[Task prompt] Copy out the records that follow, leaving every character as it is.

[Extracted page text data]
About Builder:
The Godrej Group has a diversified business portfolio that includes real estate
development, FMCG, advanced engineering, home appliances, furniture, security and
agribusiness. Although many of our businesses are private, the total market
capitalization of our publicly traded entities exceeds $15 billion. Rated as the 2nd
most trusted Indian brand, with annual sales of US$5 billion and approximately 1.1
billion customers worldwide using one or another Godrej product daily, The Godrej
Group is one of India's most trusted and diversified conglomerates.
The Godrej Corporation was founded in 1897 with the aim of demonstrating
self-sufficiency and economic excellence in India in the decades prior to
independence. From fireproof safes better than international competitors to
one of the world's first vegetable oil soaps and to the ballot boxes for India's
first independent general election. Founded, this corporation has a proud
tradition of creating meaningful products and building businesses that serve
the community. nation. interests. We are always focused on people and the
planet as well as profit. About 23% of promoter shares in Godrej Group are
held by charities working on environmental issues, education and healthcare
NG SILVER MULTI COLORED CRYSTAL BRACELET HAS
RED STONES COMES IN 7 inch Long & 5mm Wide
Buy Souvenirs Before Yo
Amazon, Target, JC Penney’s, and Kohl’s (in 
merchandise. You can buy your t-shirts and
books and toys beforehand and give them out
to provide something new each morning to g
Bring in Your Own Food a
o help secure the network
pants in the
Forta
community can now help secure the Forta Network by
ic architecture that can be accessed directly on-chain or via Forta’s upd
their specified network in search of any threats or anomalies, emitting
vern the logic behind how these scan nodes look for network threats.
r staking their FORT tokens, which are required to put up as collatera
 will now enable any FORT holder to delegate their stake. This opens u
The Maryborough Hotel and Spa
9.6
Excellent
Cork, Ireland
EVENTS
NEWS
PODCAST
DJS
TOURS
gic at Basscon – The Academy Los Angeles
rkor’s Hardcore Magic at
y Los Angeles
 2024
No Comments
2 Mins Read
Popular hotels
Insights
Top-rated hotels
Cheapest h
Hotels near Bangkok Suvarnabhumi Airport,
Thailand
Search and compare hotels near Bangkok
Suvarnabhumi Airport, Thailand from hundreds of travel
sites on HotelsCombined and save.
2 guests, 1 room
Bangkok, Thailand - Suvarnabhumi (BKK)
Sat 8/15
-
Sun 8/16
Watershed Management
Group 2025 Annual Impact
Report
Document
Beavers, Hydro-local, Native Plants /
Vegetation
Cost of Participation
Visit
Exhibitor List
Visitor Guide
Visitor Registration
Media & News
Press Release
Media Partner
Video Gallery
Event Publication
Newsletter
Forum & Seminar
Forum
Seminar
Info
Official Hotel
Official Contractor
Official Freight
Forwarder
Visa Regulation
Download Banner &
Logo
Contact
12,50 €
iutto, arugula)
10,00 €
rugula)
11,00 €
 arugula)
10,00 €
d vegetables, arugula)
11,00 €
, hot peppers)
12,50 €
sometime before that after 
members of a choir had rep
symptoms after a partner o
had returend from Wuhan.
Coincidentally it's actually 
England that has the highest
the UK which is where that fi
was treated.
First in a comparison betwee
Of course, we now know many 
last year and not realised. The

[Solution to the exercise]
About Builder:
The Godrej Group has a diversified business portfolio that includes real estate
development, FMCG, advanced engineering, home appliances, furniture, security and
agribusiness. Although many of our businesses are private, the total market
capitalization of our publicly traded entities exceeds $15 billion. Rated as the 2nd
most trusted Indian brand, with annual sales of US$5 billion and approximately 1.1
billion customers worldwide using one or another Godrej product daily, The Godrej
Group is one of India's most trusted and diversified conglomerates.
The Godrej Corporation was founded in 1897 with the aim of demonstrating
self-sufficiency and economic excellence in India in the decades prior to
independence. From fireproof safes better than international competitors to
one of the world's first vegetable oil soaps and to the ballot boxes for India's
first independent general election. Founded, this corporation has a proud
tradition of creating meaningful products and building businesses that serve
the community. nation. interests. We are always focused on people and the
planet as well as profit. About 23% of promoter shares in Godrej Group are
held by charities working on environmental issues, education and healthcare
NG SILVER MULTI COLORED CRYSTAL BRACELET HAS
RED STONES COMES IN 7 inch Long & 5mm Wide
Buy Souvenirs Before Yo
Amazon, Target, JC Penney’s, and Kohl’s (in 
merchandise. You can buy your t-shirts and
books and toys beforehand and give them out
to provide something new each morning to g
Bring in Your Own Food a
o help secure the network
pants in the
Forta
community can now help secure the Forta Network by
ic architecture that can be accessed directly on-chain or via Forta’s upd
their specified network in search of any threats or anomalies, emitting
vern the logic behind how these scan nodes look for network threats.
r staking their FORT tokens, which are required to put up as collatera
 will now enable any FORT holder to delegate their stake. This opens u
The Maryborough Hotel and Spa
9.6
Excellent
Cork, Ireland
EVENTS
NEWS
PODCAST
DJS
TOURS
gic at Basscon – The Academy Los Angeles
rkor’s Hardcore Magic at
y Los Angeles
 2024
No Comments
2 Mins Read
Popular hotels
Insights
Top-rated hotels
Cheapest h
Hotels near Bangkok Suvarnabhumi Airport,
Thailand
Search and compare hotels near Bangkok
Suvarnabhumi Airport, Thailand from hundreds of travel
sites on HotelsCombined and save.
2 guests, 1 room
Bangkok, Thailand - Suvarnabhumi (BKK)
Sat 8/15
-
Sun 8/16
Watershed Management
Group 2025 Annual Impact
Report
Document
Beavers, Hydro-local, Native Plants /
Vegetation
Cost of Participation
Visit
Exhibitor List
Visitor Guide
Visitor Registration
Media & News
Press Release
Media Partner
Video Gallery
Event Publication
Newsletter
Forum & Seminar
Forum
Seminar
Info
Official Hotel
Official Contractor
Official Freight
Forwarder
Visa Regulation
Download Banner &
Logo
Contact
12,50 €
iutto, arugula)
10,00 €
rugula)
11,00 €
 arugula)
10,00 €
d vegetables, arugula)
11,00 €
, hot peppers)
12,50 €
sometime before that after 
members of a choir had rep
symptoms after a partner o
had returend from Wuhan.
Coincidentally it's actually 
England that has the highest
the UK which is where that fi
was treated.
First in a comparison betwee
Of course, we now know many 
last year and not realised. The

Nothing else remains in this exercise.